Human Rights Watch: Protect Immigrants Through Violence Against Women Act, Other Laws
(New York) – Hundreds of thousands of immigrant farmworker women and girls in the United States face a high risk of sexual violence and sexual harassment in their workplaces because US authorities and employers fail to protect them adequately, Human Rights Watch said in a report released today. The current US Senate bill reauthorizing the Violence Against Women Act (VAWA) would go some way toward fixing the problem and should be enacted, but much more needs to be done, Human Rights Watch said.
The 95-page report, “Cultivating Fear: The Vulnerability of Immigrant Farmworkers in the US to Sexual Violence and Sexual Harassment,” describes rape, stalking, unwanted touching, exhibitionism, or vulgar and obscene language by supervisors, employers, and others in positions of power. Most farmworkers interviewed said they had experienced such treatment or knew others who had. And most said they had not reported these or other workplace abuses, fearing reprisals. Those who had filed sexual harassment claims or reported sexual assault to the police had done so with the encouragement and assistance of survivor advocates or attorneys in the face of difficult challenges.

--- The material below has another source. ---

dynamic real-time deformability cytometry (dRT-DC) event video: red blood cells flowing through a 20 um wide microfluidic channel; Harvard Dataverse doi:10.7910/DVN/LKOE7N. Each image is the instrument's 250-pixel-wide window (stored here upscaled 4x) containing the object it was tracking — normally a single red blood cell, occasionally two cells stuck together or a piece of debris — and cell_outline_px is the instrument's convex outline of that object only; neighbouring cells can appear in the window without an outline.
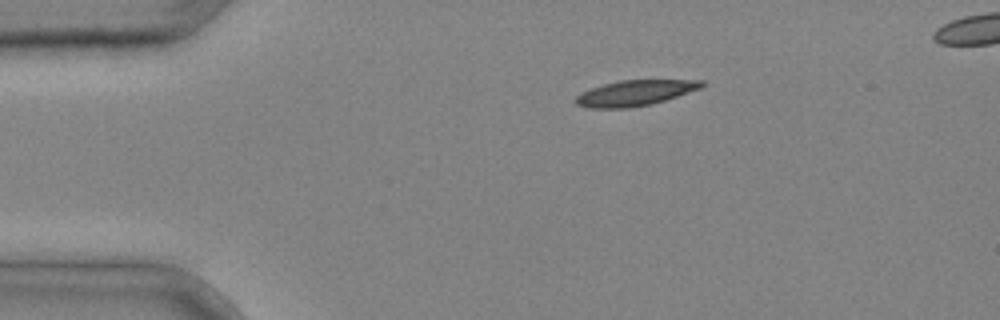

“Rape, groping, and obscene language by abusive supervisors should not be part of the hard labor conditions that immigrant farmworkers endure while producing the nation’s food,” said Grace Meng, researcher in the US Program at Human Rights Watch and author of the report. “Instead of being valued for their contributions, immigrant farmworkers are subject to a dysfunctional immigration system and labor laws that exclude them from basic protections most workers take for granted.”